A notícia surgiu há pouco mais de uma semana, inesperada mas no fundo sem surpresa: António Mexia, João Manso Neto (respectivamente, presidente e administrador da EDP), Pedro Furtado e João Conceição, (respectivamente, director e administrador executivo da REN), foram constituídos arguidos por suspeitas de corrupção na negociação – durante o governo do ex-primeiro-ministro sob investigação por corrupção, fuga fiscal e branqueamento de capitais José Sócrates – das rendas que o Estado garante à EDP, envolvendo também o patrocínio que a dita empresa deu ao curso que albergou o ex-funcionário do BES tornado ex-ministro Manuel Pinho (que terá feito essa negociação) na Universidade de Columbia.

Mexia e os restantes envolvidos já vieram afirmar a sua inocência. Obviamente, todas estas pessoas são inocentes até prova em contrário e o facto de existirem suspeitas sobre elas não significa que essas suspeitas correspondam à realidade. Mas não é menos óbvio notar que a veracidade daquilo de que se suspeita parece, aos olhos de qualquer pessoa que conheça minimamente este país, bastante plausível. Quanto mais não seja porque os detalhes da coisa espelham fielmente o carácter da coital relação de dependência mútua entre “a política” e “os negócios”.

Ao contrário do que muitas vezes se argumenta “à esquerda”, o “poder político” não está “dominado” pelo “poder económico”; e ao contrário do que “à direita” assegura, o “poder económico” não está “controlado” pelo “poder político”; na realidade, ambos oferecem algo ao outro, aliviando as respectivas comichões, numa relação simbiótica como a da zebra e da búfaga.

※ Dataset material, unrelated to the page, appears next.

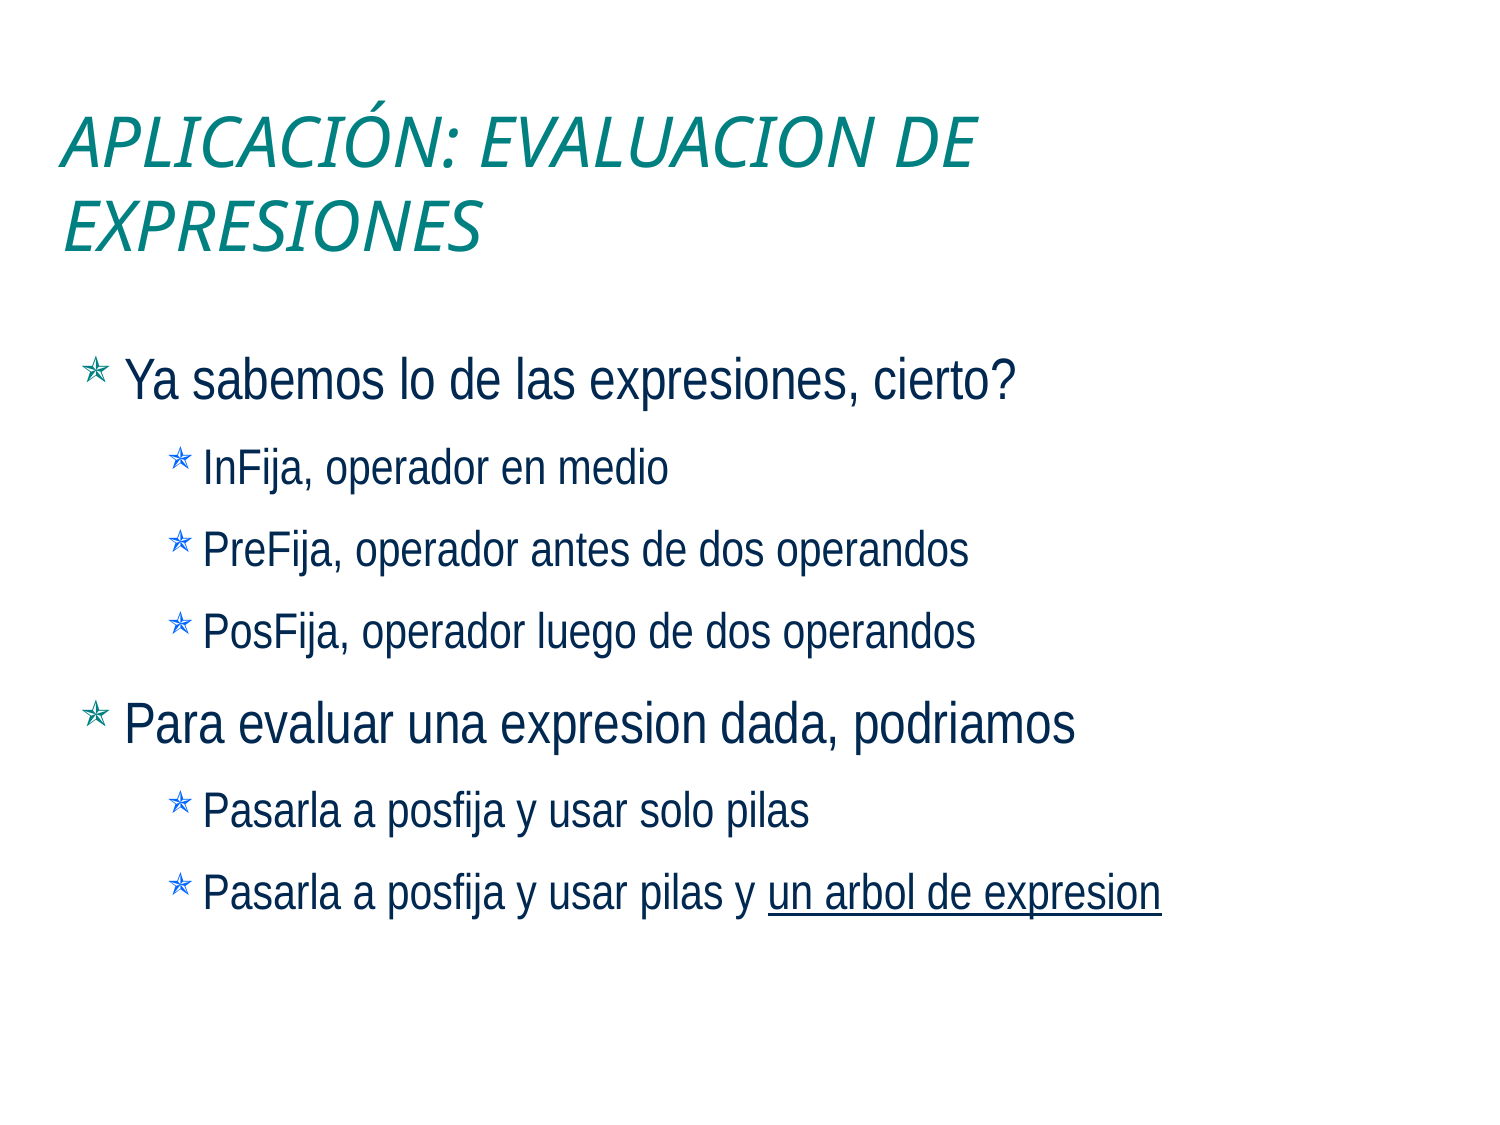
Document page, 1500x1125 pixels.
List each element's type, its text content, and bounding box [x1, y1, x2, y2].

list Ya sabemos lo de las expresiones, cierto? InFija, operador en medio PreFija, operador antes de dos operandos PosFija, operador luego de dos operandos Para evaluar una expresion dada, podriamos Pasarla a posfija y usar solo pilas Pasarla a posfija y usar pilas y un arbol de expresion [75, 327, 1425, 988]
title APLICACIÓN: EVALUACION DE EXPRESIONES [62, 87, 1413, 275]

Por exemplo, o Estado atribui a uma determinada empresa um monopólio (ou perto disso) num determinado sector de actividade e, em troca, essa empresa oferece ao governo que lhe fez esse favor amplas oportunidades de realizar cerimónias propagandísticas, seja em inaugurações de infraestruturas ou em proclamações de um enorme “sucesso” na “defesa” dos “centros de decisões nacionais”.

Com um bocadinho de sorte, um qualquer político acaba por receber uma confortável aposentação nos quadros de uma qualquer empresa, ou outra qualquer benesse que esta lhe possa facultar. Tudo coisas que que acabam por ser avultadamente pagas pelo português comum, que de tais negócios só vê o peso que estes lhe tiram da carteira.

Esta evidência, que todos os partidos repetidamente lamentam, só é possível graças a algo que nenhum deles quer mudar: como em Portugal não há nada que não passe de uma forma ou de outra pela decisão arbitrária do Estado e dos partidos que o vão ocupando, o “mercado” que “decide” quem ganha o quê não é o da livre interacção e preferências individuais, mas o da influência política e da troca de favores. Quem tenha o número de telemóvel do ministro certo ou um “amigo” bem colocado na empresa conveniente terá o que quer. Os restantes pagam – em impostos ou preços artificialmente elevados – o preço da fortuna dos bem relacionados.

Em Portugal, a corrupção não é um acto ou dois que este ou aquele político ou gestor cometeu ou deixou de cometer. Em Portugal, a corrupção é o sistema sob o qual todos vivemos.

O autor escreve segundo a antiga ortografia.